TÜBİTAK-BİLGEM tarafından geliştirilen F-16 Taktik Elektronik Destek Podu (EDPOD) ise tehdit radarlarını tespit ve teşhis etmek, tehdit radarlarının konum bilgilerini kullanarak Elektronik Muharebe Düzenine (EMD) katkıda bulunmak üzere geliştirilmiş bir sistem olarak biliniyor. EDPOD Sistemi, alınan kayıtların Yer Destek Sistemindeki yazılımlarla analiz edilmesini sağlıyor. Analizler sonunda Elektronik Harp bilgi bankasının güncellenmesine katkıda bulunuyor.
Birleşmiş Milletler Dış Uzay İlişkileri Ofisi (United Nations Office for Outer Space Affairs -UNOOSA) verilerine göre 2018 yılı itibarıyla yörüngede 4.856 obje bulunuyordu. Ancak Union of Concerned Scientists (UCS) verilerine göre, yörüngedeki uyduların sayısı şaşırtıcı derecede azdı. Uzaydaki uyduların yüzde 37,5’i, yani 1.738 tanesi çalışmaya devam ediyordu.
2024’ün Mayıs ayında “Orbiting Now” adlı web sitesinden elde edilen verilere göre de Dünya yörüngesinde 9.900 aktif uydu bulunuyor. Uydular toplamda 105 ülke kontrolünde kullanılıyor. Günümüzde uzayda bulunan bütün uydulardan toplam 554 adeti askeri uydu olarak faaliyet gösteriyor.

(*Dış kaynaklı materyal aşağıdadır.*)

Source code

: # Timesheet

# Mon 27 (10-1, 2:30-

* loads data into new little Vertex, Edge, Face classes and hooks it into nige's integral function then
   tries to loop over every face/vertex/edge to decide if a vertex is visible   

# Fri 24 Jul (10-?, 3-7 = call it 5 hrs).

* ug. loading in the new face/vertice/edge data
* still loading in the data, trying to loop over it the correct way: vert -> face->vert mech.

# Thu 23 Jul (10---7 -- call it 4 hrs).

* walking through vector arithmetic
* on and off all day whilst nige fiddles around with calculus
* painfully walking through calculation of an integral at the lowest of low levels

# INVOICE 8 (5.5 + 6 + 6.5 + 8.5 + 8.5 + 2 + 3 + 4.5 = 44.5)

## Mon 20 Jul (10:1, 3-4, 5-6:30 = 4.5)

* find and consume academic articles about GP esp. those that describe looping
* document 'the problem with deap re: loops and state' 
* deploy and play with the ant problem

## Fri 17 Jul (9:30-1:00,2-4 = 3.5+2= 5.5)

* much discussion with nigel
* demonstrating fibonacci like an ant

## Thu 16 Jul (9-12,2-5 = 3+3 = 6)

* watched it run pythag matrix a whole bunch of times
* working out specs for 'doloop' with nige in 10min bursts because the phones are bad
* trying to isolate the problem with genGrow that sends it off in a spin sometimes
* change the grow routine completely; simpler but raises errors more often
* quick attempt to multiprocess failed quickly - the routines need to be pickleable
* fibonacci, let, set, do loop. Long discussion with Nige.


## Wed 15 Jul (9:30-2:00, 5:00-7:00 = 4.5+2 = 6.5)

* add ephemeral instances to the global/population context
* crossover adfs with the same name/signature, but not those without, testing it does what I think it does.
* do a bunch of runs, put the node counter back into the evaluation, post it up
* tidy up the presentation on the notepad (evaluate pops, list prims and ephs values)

Uyduların günlük hayatın vazgeçilmezi olduğu günümüzde Elektronik Harp uygulamalarının uydular üzerinden kullanım olasılığı savunma sanayii firmalarının yatırım yapabileceği bir alan olarak öne çıkıyor. Uzayda hâkimiyet sağlayan güçler Elektronik Harp uygulamalarıyla tüm savaş cephelerinde üstünlük sağlayarak ülkelerin savunmasında avantaj elde ediyor. Ayrıca “Uydudan Desteklenen Elektronik Harp” uygulamalarıyla savaş alanında sağlanan üstünlük karşıt güçlerin zayıflatılması ve hatta savaşın kazanılmasında kritik bir rol oynama potansiyeli taşıyor.
Elektronik Harp uygulamaları geliştikçe uzayda bulunan uyduların sayısının artması mümkün. Bu sistemlerin gelişen teknolojilerin de desteğiyle savaş alanlarında sağlayacağı üstünlük geleceğin savaşlarının sonucunda etkili bir rol oynayabilir. Elektronik Harp teknolojilerine yatırım yapan ve bunların uydu entegrasyonunu sağlayan ülkelerin, geleceğin uzay çağında söz sahibi olma ihtimali yüksek görünüyor.